Namun karena “kebenaran politik” yang disebut-sebut sebagai alasan mengapa tanda peringatan dari Hasan mungkin diabaikan oleh militer, beberapa pihak melihat Hasan diperlakukan dengan cara yang sama setelah penembakan.
Bernard Goldberg, mantan koresponden CBS News, menugaskan media untuk meliputnya.
“Jalur cerita yang mereka jalani seperti apa? Agama? Tentu saja tidak. Tidak bisa. Dia seorang Muslim,” katanya pada Jumat di acara “The O’Reilly Factor” di Fox News. “Mereka menderita sindrom stres pasca-trauma karena hal itu memberi mereka kesempatan untuk mencoba perang yang awalnya tidak mereka sukai.”
Secara pribadi, para petinggi militer telah mengakui bahwa pembantaian tersebut mungkin merupakan tindakan terorisme.
Dalam serangkaian email yang dikirim 24 jam setelah penembakan dan diperoleh Fox News, seorang kolonel di komando bintang dua menginstruksikan perwira bawahannya: “Tolong kirim pesan ke pusat pelatihan kami, (pangkalan dukungan logistik), dan (departemen). ) memberi tahu mereka tentang … tanggung jawab (mereka) untuk memberikan perintah ini status rencana anti-terorisme masing-masing.”
Namun, di depan umum, KSAD tampak enggan mengakui apa yang tampaknya menjadi faktor dominan dalam pandangan Hasan: peralihannya ke pandangan Islam dan menentang perang di Afghanistan dan Irak.
“Saya pikir spekulasi ini berpotensi memperburuk reaksi terhadap beberapa tentara Muslim kita,” kata Panglima Angkatan Darat Jenderal. George Casey, berkata. “Dan apa yang terjadi di Fort Hood adalah sebuah tragedi, tapi saya yakin ini akan menjadi tragedi yang lebih besar jika keberagaman kita menjadi korban di sini.”
Beberapa komentator lain mencatat keyakinan Hasan hanya untuk menunjukkan bahwa pertimbangannya telah mengecewakan kaum konservatif.
“Saya merasa ngeri karena dia seorang Muslim,” kata Evan Thomas dari Newsweek. “Maksudku, karena hal itu menambah ketakutan. Aku pikir dia mungkin sudah gila. Tapi dengan label itu pada dirinya, hal itu akan membuat sayap kanan bergerak dan itu — maksudku, hal-hal ini tragis, tapi itu sangat berarti.” lebih buruk.”
Kontributor Fox News, Monica Crowley, menyebut penilaian itu “luar biasa”.
“Saya pikir dia sangat mendukung kebenaran politik, seperti halnya banyak orang, termasuk sekarang, seperti yang kita tahu, militer AS. Kebenaran politik tampaknya menjadi kematian negara ini,” katanya.

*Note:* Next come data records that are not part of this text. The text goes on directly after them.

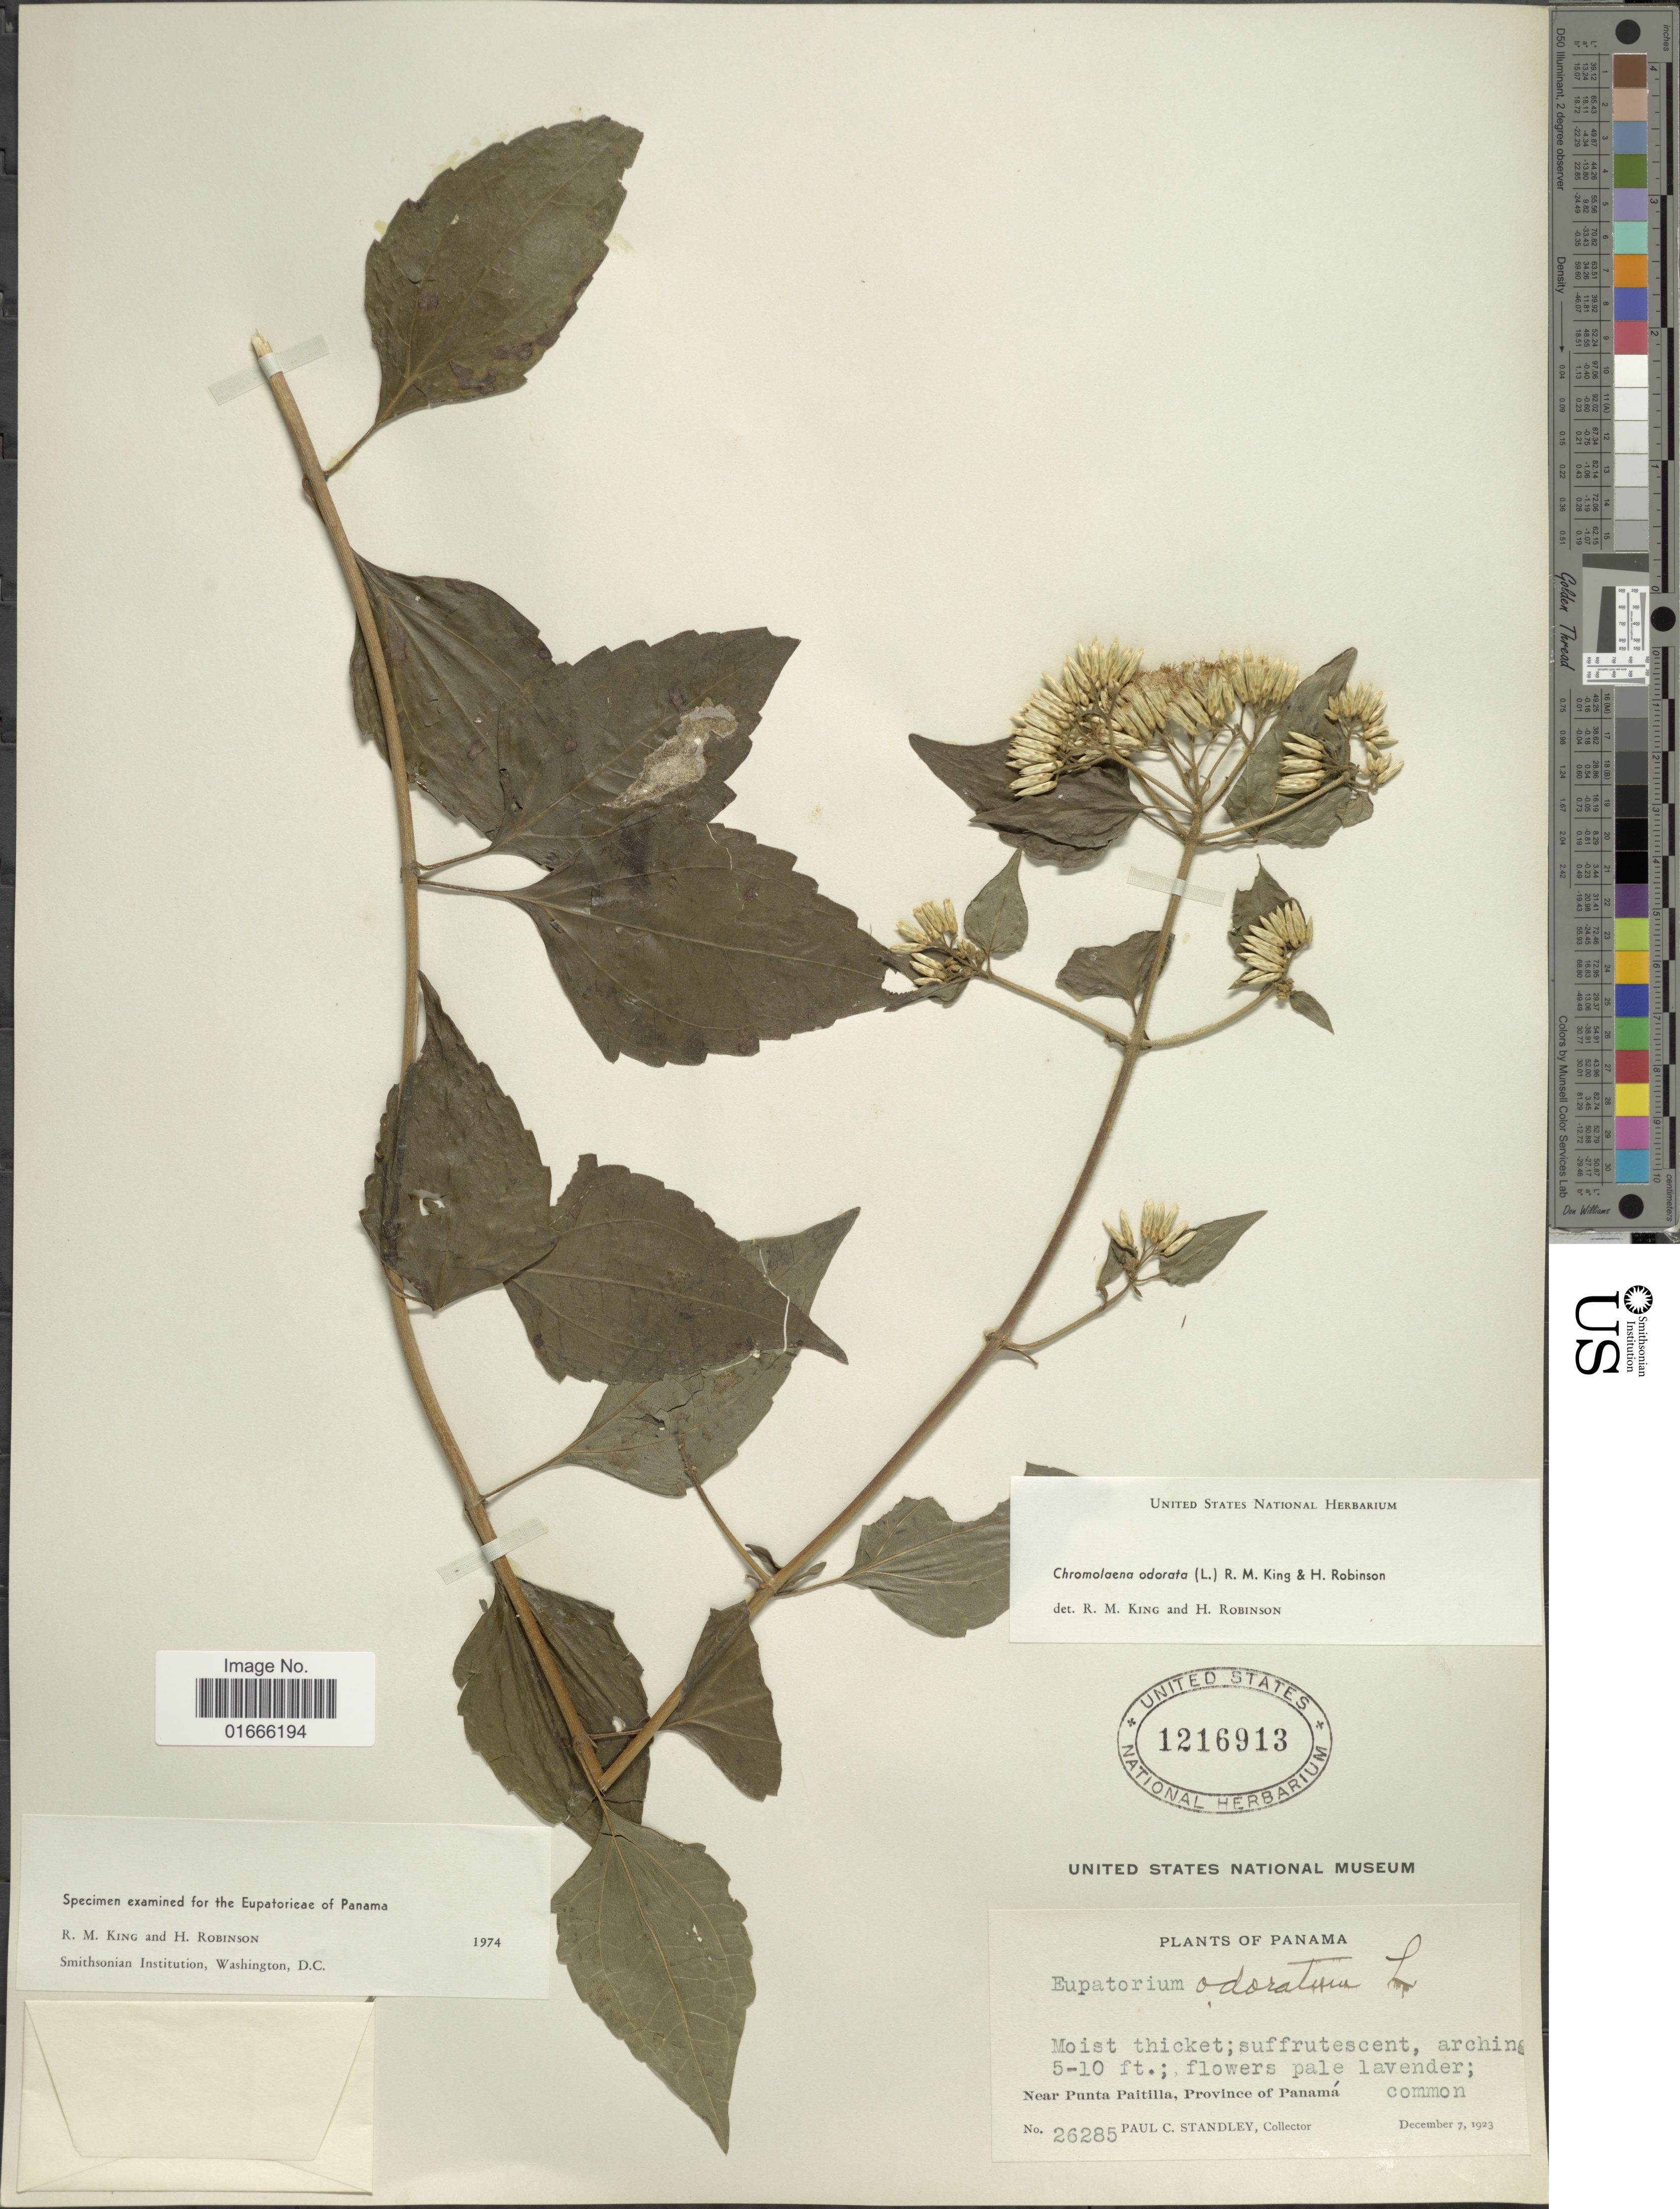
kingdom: Plantae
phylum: Tracheophyta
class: Magnoliopsida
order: Asterales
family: Asteraceae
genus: Chromolaena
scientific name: Chromolaena odorata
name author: (L.) R.M. King & H. Rob.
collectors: P. C. Standley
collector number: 26285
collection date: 1923-12-07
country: Panama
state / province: Panamá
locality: Near Punta Paitilla, Province of Panama.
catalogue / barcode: US 1216913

Blogger satir Barry Rubin dari “The Rubin Report” bertanya-tanya apakah New York Times yang meliput pembunuhan Lincoln akan mengabaikan fakta bahwa John Wilkes Booth meneriakkan slogan Konfederasi setelah penembakan dan malah melaporkan bahwa dia “secara psikologis tidak stabil … takut pada perang saudara akan segera berakhir dan harus menghadapi kelebihan aktor di masa damai.”
James Rosen dan Mike Levine dari Fox News berkontribusi pada laporan ini.